Sometimes I find myself reading unfamiliar poems. I wonder why.

For pleasure, yes, but of a curious sort, for most poems disappoint. Lyric poetry can’t be OK: if it’s not magic, it’s tragic, wasting a reader’s time and an author’s hopes. Prose, pictures, a play can be pleasant even if so-so, but poems are hit or miss, and mostly miss, even from the best. A dozen precious gems from a lifetime of scribbling is a trove. For poems I haven’t read the casualty rate is higher, since I’ve been reading poems on an off for half a century and no acknowledged masterpiece in English is likely to have escaped my notice. I do not browse Yeats, Eliot, Frost, Emily Dickinson, and other loved ones, but return to them, as to a spiritual spa, for reliable refreshment, much as I revert to my dear composers for a fix. Unfamiliar poems I find in old anthologies, by lesser luminaries of their hour, now vanished into the maws of time.
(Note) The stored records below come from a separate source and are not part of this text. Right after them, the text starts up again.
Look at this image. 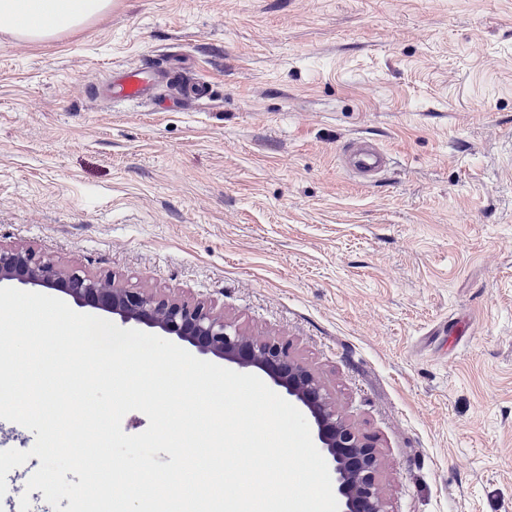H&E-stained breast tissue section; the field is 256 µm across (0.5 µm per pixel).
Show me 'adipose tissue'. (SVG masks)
I'll return each instance as SVG.
<instances>
[{"mask_svg":"<svg viewBox=\"0 0 512 512\" xmlns=\"http://www.w3.org/2000/svg\"><path fill=\"white\" fill-rule=\"evenodd\" d=\"M111 0H0V22L35 42H44L84 26Z\"/></svg>","mask_w":512,"mask_h":512,"instance_id":"ef3b65f1","label":"adipose tissue"}]
</instances>
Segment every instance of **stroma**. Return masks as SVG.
<instances>
[{
    "instance_id": "1",
    "label": "stroma",
    "mask_w": 512,
    "mask_h": 512,
    "mask_svg": "<svg viewBox=\"0 0 512 512\" xmlns=\"http://www.w3.org/2000/svg\"><path fill=\"white\" fill-rule=\"evenodd\" d=\"M212 94L112 103L115 65ZM390 156L366 185L341 163ZM0 243L287 340L386 512H512V0H112L0 24ZM111 3V0H1L0 22H6L23 38L44 42L84 26ZM347 150L344 161L349 171L361 178H375L385 172L388 166V154L379 146L366 142L368 138H356Z\"/></svg>"
}]
</instances>
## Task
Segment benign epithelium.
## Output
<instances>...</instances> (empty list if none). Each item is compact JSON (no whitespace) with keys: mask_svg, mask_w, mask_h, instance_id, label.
I'll list each match as a JSON object with an SVG mask.
<instances>
[{"mask_svg":"<svg viewBox=\"0 0 512 512\" xmlns=\"http://www.w3.org/2000/svg\"><path fill=\"white\" fill-rule=\"evenodd\" d=\"M12 284L57 291L79 306L112 314L123 324L146 326L160 336L176 337L202 355L262 372L307 416L342 512H385L377 447L338 413L320 378L293 355L288 343L251 336L212 305L128 288L110 274L65 268L30 247L0 245V286Z\"/></svg>","mask_w":512,"mask_h":512,"instance_id":"obj_1","label":"benign epithelium"}]
</instances>
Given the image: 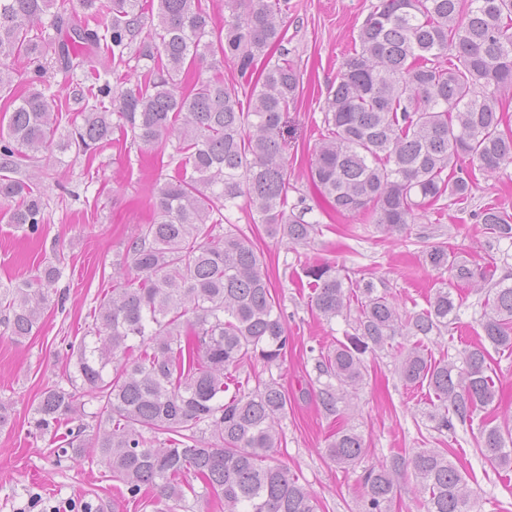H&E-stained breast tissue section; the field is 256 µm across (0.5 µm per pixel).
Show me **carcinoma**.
<instances>
[{
    "instance_id": "carcinoma-1",
    "label": "carcinoma",
    "mask_w": 512,
    "mask_h": 512,
    "mask_svg": "<svg viewBox=\"0 0 512 512\" xmlns=\"http://www.w3.org/2000/svg\"><path fill=\"white\" fill-rule=\"evenodd\" d=\"M81 5L104 33L67 20L58 0H0V60L34 65L26 90L10 103L8 124L0 122V213L40 235L44 194L12 173L55 150L93 156L118 130L146 153L169 155L176 169L156 181L149 221L136 225L113 263L122 280L94 309L92 340L70 346L76 373L67 385L42 390L30 434L49 437L74 460L92 449L112 480L151 512H197L213 502L224 512H318L314 494L275 462L288 410L279 379L257 374L254 386L241 384L224 398L230 372L246 361L278 364L291 341L249 233L260 226L280 242L304 245L319 232L305 197L288 204L293 185L281 129L300 90L286 47L288 0H224L220 27L203 0ZM48 14L59 32L52 44L29 35ZM147 17L157 19L156 42L138 40ZM354 43L328 93L327 135L309 168L337 214L400 233L438 202L469 198L475 171L491 176L512 164V127L494 97L512 86V0H378ZM85 49L101 57L102 69L92 87L72 85L81 123L57 138L60 112L56 94L42 87L43 73L83 68ZM128 56L136 66L112 85V66ZM209 59L233 63L237 81L216 75L181 85L180 75ZM246 88L244 112L239 92ZM461 160L469 167L446 175ZM242 205L246 228L224 215ZM477 221L494 239L512 240V213L486 207ZM422 255L459 282L485 278L446 245L427 244ZM304 273L318 315L327 322L341 316L352 328L313 358L311 385L326 415L336 416L348 390L363 381L365 355L398 336L416 338L397 351V373L433 391L425 415L435 429L452 432L454 421L494 404L486 345L512 349V273L490 282L481 304L487 344L439 362L425 355L423 340L457 319L462 301L447 282H438L426 307L403 315L374 281L345 285L333 262ZM62 276V261H46L30 279L1 283L0 335L16 342L33 335L48 308L63 301L55 288ZM92 401L97 411L85 412ZM508 440L509 426L485 423L480 452L511 466ZM325 454L342 469L362 467V512H391L393 474L405 464L426 512H476L480 493L438 449L364 466L362 435L340 428ZM189 473L200 488L186 481Z\"/></svg>"
}]
</instances>
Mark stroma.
Segmentation results:
<instances>
[{"label":"stroma","instance_id":"35a3bbf8","mask_svg":"<svg viewBox=\"0 0 512 512\" xmlns=\"http://www.w3.org/2000/svg\"><path fill=\"white\" fill-rule=\"evenodd\" d=\"M376 0H288V48L300 68L303 87L286 118L292 190L315 198L307 172L323 128L327 89L334 82L344 49L352 43ZM160 160L144 158L139 146L123 134L88 158L65 153L50 168L31 166L17 178L46 192L47 208L40 241L0 220V281L31 278L38 262L61 256V286L68 289L65 311L49 310L35 336L15 342L0 338V401L14 412L11 427L0 430V512H73L89 501L92 512H144L140 503L121 497L106 469L91 459L59 461L56 446L28 432V416L41 390L65 382L75 370L70 347L91 328V312L112 288V263L136 225L145 223L150 186L160 173ZM486 207L512 213V165L480 178L471 198L448 207L428 209L415 224L388 235L373 224L339 217L332 210H313L322 231L308 246H291L257 233L272 282L286 316L292 341L275 373L293 398L282 421L286 444L279 459L321 502L323 512H361L363 490L358 471H345L324 453L325 439L335 427L361 433L370 462H391L394 455L437 448L481 492V512H512V467L491 464L478 449L488 415L512 423V352H492L491 374L501 400L494 413L481 410L454 432L434 431L425 416L428 389L411 387L394 372L391 357L367 356L368 372L356 392L340 406L337 418L326 417L315 397L300 396L313 373L314 351L343 338V318L326 322L310 306L313 293L298 278L304 263L333 261L347 281L384 282L400 310L425 308L437 274L423 260V243H447L450 250L494 276L512 270V242L496 241L474 214ZM463 298L451 332L424 342L432 360L456 355L479 340L485 282L452 284Z\"/></svg>","mask_w":512,"mask_h":512}]
</instances>
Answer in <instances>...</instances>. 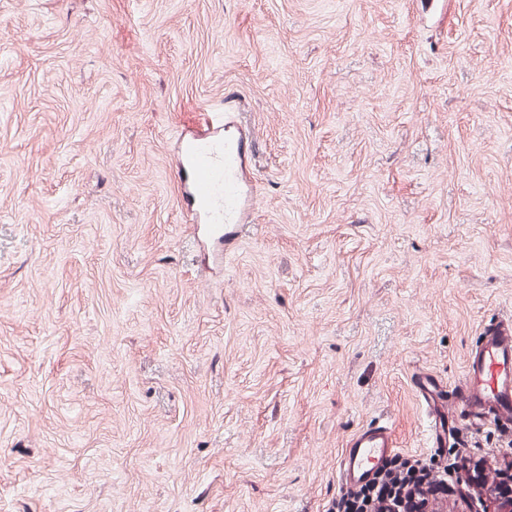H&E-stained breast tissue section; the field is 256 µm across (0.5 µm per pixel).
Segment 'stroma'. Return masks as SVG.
Returning a JSON list of instances; mask_svg holds the SVG:
<instances>
[{
	"mask_svg": "<svg viewBox=\"0 0 512 512\" xmlns=\"http://www.w3.org/2000/svg\"><path fill=\"white\" fill-rule=\"evenodd\" d=\"M228 97L220 270L178 113ZM512 316V0H0V512H329Z\"/></svg>",
	"mask_w": 512,
	"mask_h": 512,
	"instance_id": "1",
	"label": "stroma"
}]
</instances>
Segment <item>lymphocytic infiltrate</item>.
Here are the masks:
<instances>
[{"instance_id":"f902f5d3","label":"lymphocytic infiltrate","mask_w":512,"mask_h":512,"mask_svg":"<svg viewBox=\"0 0 512 512\" xmlns=\"http://www.w3.org/2000/svg\"><path fill=\"white\" fill-rule=\"evenodd\" d=\"M491 488L512 501V441L484 453L458 449L451 464L431 466L412 456L395 455L373 483L349 490L334 512H425L428 502L447 503L449 496L470 500L471 489Z\"/></svg>"}]
</instances>
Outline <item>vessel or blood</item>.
I'll list each match as a JSON object with an SVG mask.
<instances>
[{
	"label": "vessel or blood",
	"instance_id": "b4317fda",
	"mask_svg": "<svg viewBox=\"0 0 512 512\" xmlns=\"http://www.w3.org/2000/svg\"><path fill=\"white\" fill-rule=\"evenodd\" d=\"M232 127V120L204 110L184 113L179 125L177 161L184 175L182 203L197 220L207 221L215 233L238 223L248 200L239 178L248 144L243 135L225 134L216 141L217 124ZM413 391L422 404L436 447L448 445L450 428L491 427L512 435V319L503 318L486 330L467 352L463 379L447 389L436 374L416 371ZM388 427L359 429L346 442L338 475L349 488L365 484L395 454Z\"/></svg>",
	"mask_w": 512,
	"mask_h": 512
}]
</instances>
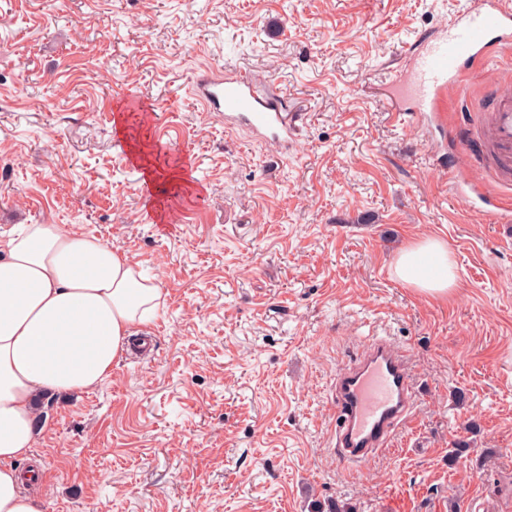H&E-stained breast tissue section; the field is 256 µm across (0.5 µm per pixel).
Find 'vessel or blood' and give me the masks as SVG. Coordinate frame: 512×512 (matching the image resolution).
I'll list each match as a JSON object with an SVG mask.
<instances>
[{
    "label": "vessel or blood",
    "mask_w": 512,
    "mask_h": 512,
    "mask_svg": "<svg viewBox=\"0 0 512 512\" xmlns=\"http://www.w3.org/2000/svg\"><path fill=\"white\" fill-rule=\"evenodd\" d=\"M512 48V0H468V5L433 35H422L407 65L389 84L391 109L423 127L447 123L448 91L464 75L462 64L476 68ZM260 78L227 69L198 76L193 90L203 111L218 112L225 128L246 127L254 136L287 147L293 125L284 108L286 92L259 93ZM488 109L461 131L456 147L479 159L499 186L512 189V94L488 91ZM478 212L496 224L512 223V208L482 197ZM336 421L333 436L340 458L352 465L371 461L387 446L409 416L415 392L401 349L391 339L371 336L354 364L339 372L334 384Z\"/></svg>",
    "instance_id": "b4317fda"
}]
</instances>
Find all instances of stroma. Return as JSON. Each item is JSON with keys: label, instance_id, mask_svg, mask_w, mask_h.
Listing matches in <instances>:
<instances>
[{"label": "stroma", "instance_id": "obj_1", "mask_svg": "<svg viewBox=\"0 0 512 512\" xmlns=\"http://www.w3.org/2000/svg\"><path fill=\"white\" fill-rule=\"evenodd\" d=\"M462 0H0V239L60 224L163 291L94 389L50 396L22 468L45 512H512V223L450 183L475 172L388 110L384 73ZM231 66L302 110L288 149L225 130L192 94ZM127 132L190 189L141 185ZM447 244L456 285L392 277ZM418 400L370 463L333 450L329 388L370 332ZM392 273L401 283L428 295H445L456 283L448 246L432 238L401 251L393 261Z\"/></svg>", "mask_w": 512, "mask_h": 512}]
</instances>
My interest isn’t scholarly or pedagogical. Few of my acquaintances read poems and fewer still share my preferences. As a young aspiring poet erudition enticed, but where’s the kick of being knowledgeable about a subject never discussed? About baseball stats or movie stars, expertise may impress, but poems?

I do not read poems for pointers. These days I write poems as willingly as I sneeze. I can’t help myself and wish the fit would pass. Even if I extruded a poem I liked – and the chances, as I say, are slim – what would I do with it? Impose it on poor Jane, I suppose.

I browse unfamiliar poems as inveterate antiquers haunt flea markets, sniffing for finds. There’s a thrill rescuing a human artifact from obscurity, if only for an eyeblink. Maybe I’ll get lucky that way when I’m dust. One person’s detritus is another’s treasure – you never know.

I revel, too, in the spectacle of the attempt. A lyric poem is a sweaty grapple, almost sexual in its intimacy. An urgent feeling forces itself into a few patterned words. One can feel the poor poet pressing desperately to expose an ache – and failing, shipwrecked on banalities or inventions that thud. Prose writers can say what they mean more or less, plus or minus, in other words. But with a poem there are no other words, only these – soggy kindling, impossible to ignite! A bad poem is poignant for the attempt was fraught with hope.

I do not read unfamiliar poems by living authors except inadvertently, in subways or waiting rooms. I dislike disliking and with contemporary fare, alas, distaste is predictable. Safely dead poets my attention can only flatter. It’s nice to be remembered.

The company of neglected authors consoles me when I’m sad. To this we all come and it’s not so bad – peaceful, quiet. Forgiveness softens the air as in a graveyard. A poet in the throes of making envisions immortality; the old anthology reminds my pesky pride there’s no such thing.

I dive into unfamiliar poems – I just realized this – as a refuge from the distressful present. It’s like diving underwater into sweet silence. One can’t stay submerged for longer than one can hold one’s breath, but even so, the respite is restorative.

The companionship of fellow strivers for musical words insensibly comforts. Of course we fail – it’s impossible to say what one feels – but the dream is ennobling. A poem by its existence implies that you and I can be one, that we can reach past our differences to a shared humanity. This is good to know.